だが彼はいじめられていた。毎日のように。
彼の同級生は、いじめを楽しんでいた。いじめればいじめるほど、それが快感だったのだ。
政吉に味方はいない。親や先生に相談しても相手にしてくれない。
友達はいない。
持とうとも思わない。
一人で生きるしかない。だけど、周りは敵だらけ。 そんな政吉であったが、ある日、転機が訪れた。

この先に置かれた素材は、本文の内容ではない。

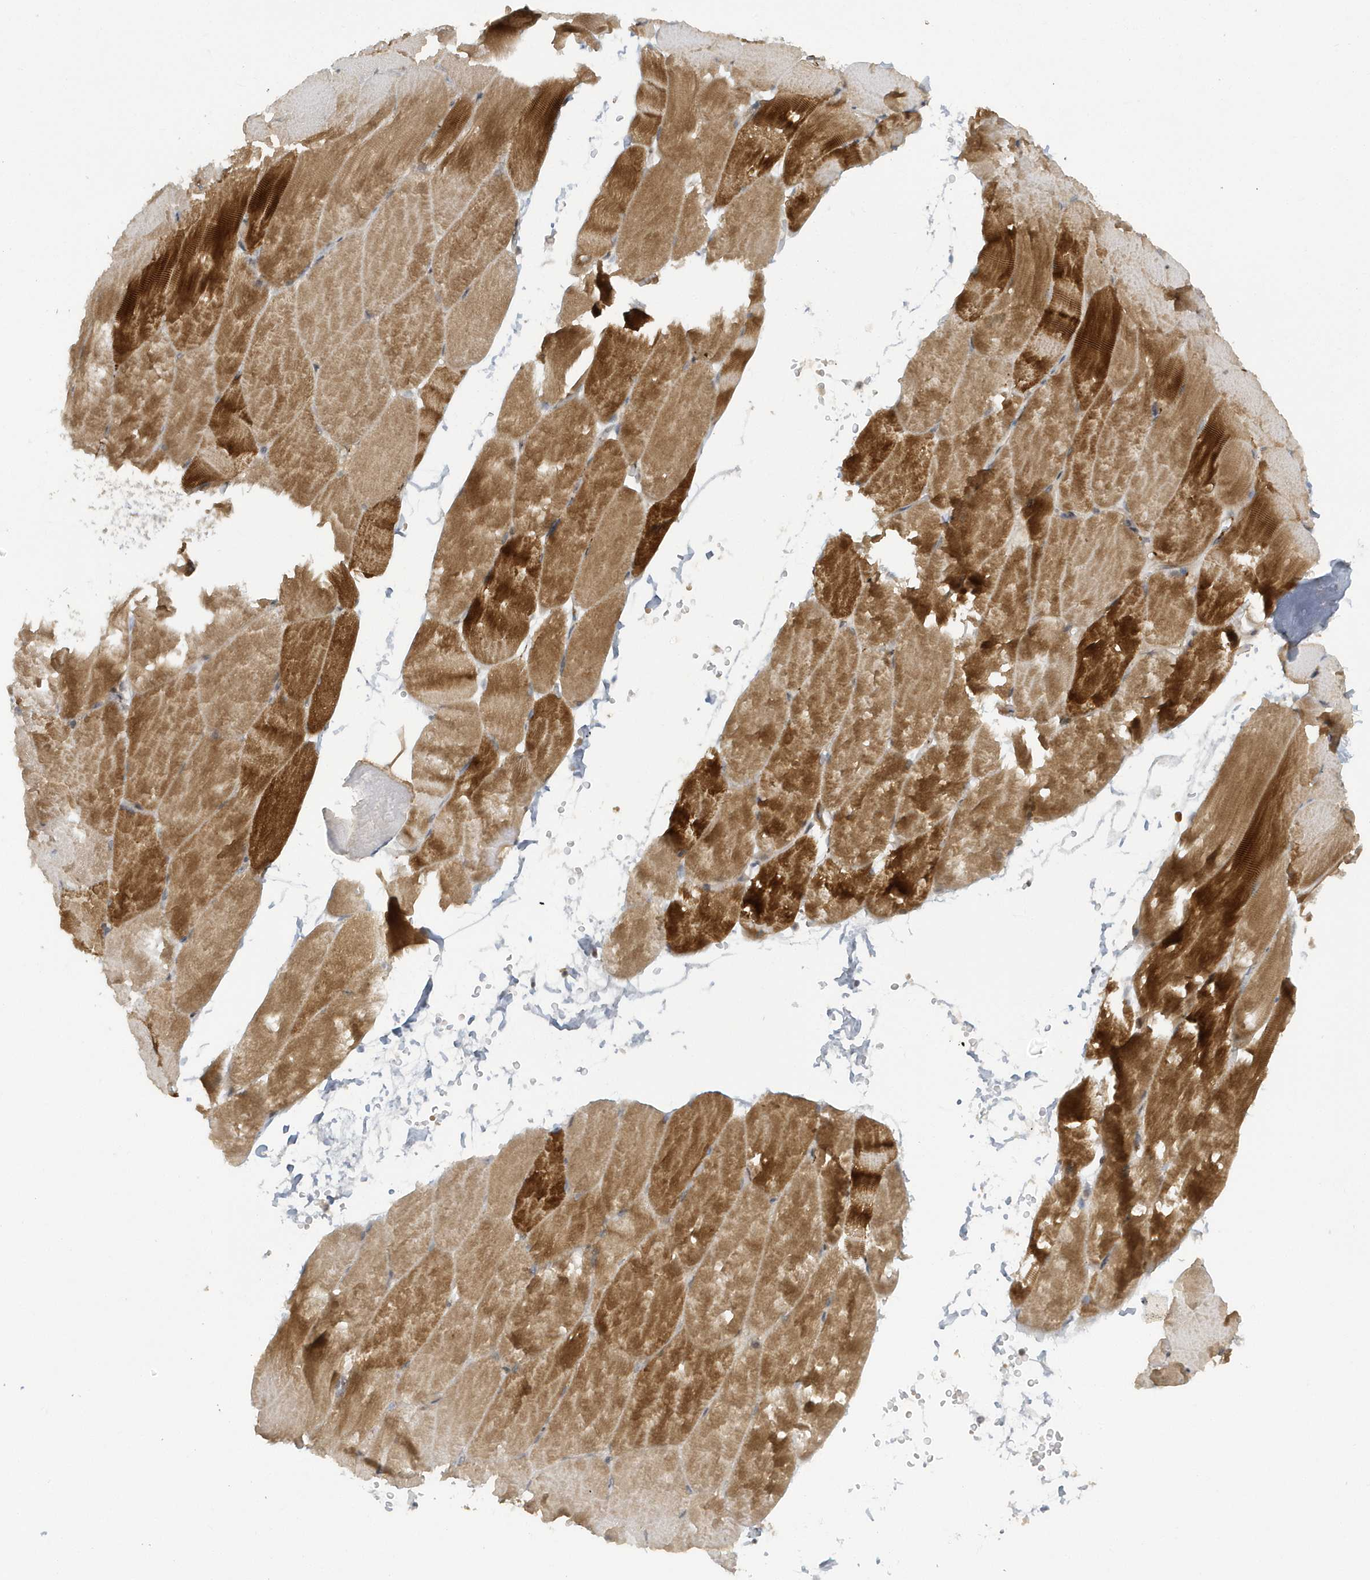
{"staining": {"intensity": "strong", "quantity": ">75%", "location": "cytoplasmic/membranous"}, "tissue": "skeletal muscle", "cell_type": "Myocytes", "image_type": "normal", "snomed": [{"axis": "morphology", "description": "Normal tissue, NOS"}, {"axis": "topography", "description": "Skeletal muscle"}, {"axis": "topography", "description": "Parathyroid gland"}], "caption": "Strong cytoplasmic/membranous staining for a protein is present in about >75% of myocytes of benign skeletal muscle using immunohistochemistry (IHC).", "gene": "ATG4A", "patient": {"sex": "female", "age": 37}}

その日は雨が降っていた。昼休みに政吉は、相談室に向かっていた。そこは職員室の隣にあって、彼をいじめる同級生もあまり寄りつかない所だ。なので政吉は、そこで昼休みを過ごしていた。
だがこの日だけは違っていた。
中に隣のクラスの市川美恵がいたのだ。一瞬、戸惑う政吉であったが、彼女は優しく話しかけくれた。
「何か用があるの?」
「あ、えーと・・・・・・」
政吉は女の子と話すのが苦手であった。それを見て彼女はこう言った。
「あなたもいじめられているんでしょ?」
当てずっぽで言ったのだろうか。それとも知ってて言ったのか。
「じゃあ君も?」
美恵は頷いた。
「そうか・・・・・・」
「お互いさまでしょ?」
まさか、彼女もいじめの被害者とは、思いもしなかった。
なぜなら、顔は童顔でスタイルがよく、長い髪型がきれいであったからだ。決していじめられているように見えなかったのだ。
そんな彼女が政吉に訪ねた。
「教室にいて楽しい?」
政吉は答える。
「いや、全然」
「じゃあ、何で教室にいるの?」
「それは・・・・・・」
「誰か、好きな子でもいるの?」
それを聞いて政吉は笑い出した。久し振りに彼は笑っていた。彼女も笑う。
2人は笑い合った。
その時から、2人の間に絆が出来た。
2人は毎日のように、昼休みに相談室で会話を交わした。
それが二週間続いたある日。
「美恵が好きだ」
相談室の中で政吉は彼女に告白した。最初は振られると思っていたが、彼女は笑顔を浮かべた。
「ありがとね」
そして美恵も政吉に告白した。2人は恋人関係となった。
2人は幸せであった。限られた時間と場所での付き合いであったが、2人にとって至福の一時だった。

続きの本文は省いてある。